Often times log files from multiple sources are stored in UTC time to
allow easy correlation.  Converting the timestamp from a log file to
UTC can be accomplished with the ``-u`` command.

.. btest:: using_bro_bro_cut_time_02

   @TEST-EXEC: btest-rst-cmd -c "bro-cut -u ts uid host uri < http.log" bro-cut -u ts uid host uri < ${TESTBASE}/Baseline/doc.manual.using_bro_sandbox_01/http.log

The default time format when using the ``-d`` or ``-u`` is the
``strftime`` format string %Y-%m-%dT%H:%M:%S%z which results in a
string with year, month, day of month, followed by hour, minutes,
seconds and the timezone offset.  The default ``strftime`` can be
altered by using the ``-D`` and ``-U`` flags.
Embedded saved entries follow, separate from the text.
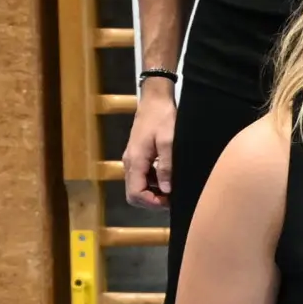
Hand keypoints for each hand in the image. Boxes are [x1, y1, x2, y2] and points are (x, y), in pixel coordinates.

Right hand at [121, 79, 176, 207]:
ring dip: (153, 192)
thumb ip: (166, 167)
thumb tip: (167, 190)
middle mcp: (129, 163)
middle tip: (172, 198)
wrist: (154, 100)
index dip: (152, 203)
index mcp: (135, 161)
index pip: (135, 193)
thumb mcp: (169, 142)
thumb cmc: (163, 118)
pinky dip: (153, 182)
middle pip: (134, 193)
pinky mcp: (137, 155)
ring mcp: (132, 159)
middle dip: (152, 200)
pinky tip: (168, 177)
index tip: (170, 202)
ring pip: (137, 186)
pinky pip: (141, 176)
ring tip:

For example, to format
the timestamp in the US-typical "Middle Endian" you could use a format
string of: %d-%m-%YT%H:%M:%S%z

.. btest:: using_bro_bro_cut_time_03

   @TEST-EXEC: btest-rst-cmd -c "bro-cut -D %d-%m-%YT%H:%M:%S%z ts uid host uri < http.log" bro-cut -D %d-%m-%YT%H:%M:%S%z ts uid host uri < ${TESTBASE}/Baseline/doc.manual.using_bro_sandbox_01/http.log

----------------------
Working with Log Files
----------------------

While Bro can do signature based analysis, its primary focus is on
behavioral detection which alters the practice of log review from
"reactionary review" to a process a little more akin to a hunting
trip.  A common progression of review includes correlating a session
across multiple log files.  As a connection is processed by Bro, a
unique identifier is assigned to each session.  This unique identifier
is almost always included in any log file entry specific to that
connection and can be used to cross-reference log files.

A simple example would be to cross-reference a UID seen in a
``conn.log`` file.  Here, we're looking for the connection with the
largest number of bytes from the responder by redirecting the output
for ``cat conn.log`` into bro-cut to extract the UID and the
resp_bytes, then sorting that output by the resp_bytes field.

.. btest:: using_bro_practical_02

   @TEST-EXEC: cat ${TESTBASE}/Baseline/doc.manual.using_bro_sandbox_02/conn.log | bro-cut uid resp_bytes | btest-rst-cmd -c "cat conn.log | bro-cut uid resp_bytes | btest-rst-cmd sort -nrk2" sort -nrk2

With the UID of the largest response, it can be crossreferenced with
the UIDs in the ``http.log`` file.

.. btest:: using_bro_practical_03

   @TEST-EXEC: cat ${TESTBASE}/Baseline/doc.manual.using_bro_sandbox_02/http.log | bro-cut uid id.resp_h method status_code host uri | btest-rst-cmd -c "cat http.log | bro-cut uid id.resp_h method status_code host uri | grep j4u32Pc5bif" grep j4u32Pc5bif

As you can see there are multiple HTTP GET requests within the session
that Bro identified and logged.  Given that HTTP is a stream protocol,
it can have multiple GET/POST/etc requests in a stream and Bro is able
to extract and track that information for you, giving you an in-depth
and structured view into HTTP traffic on your network.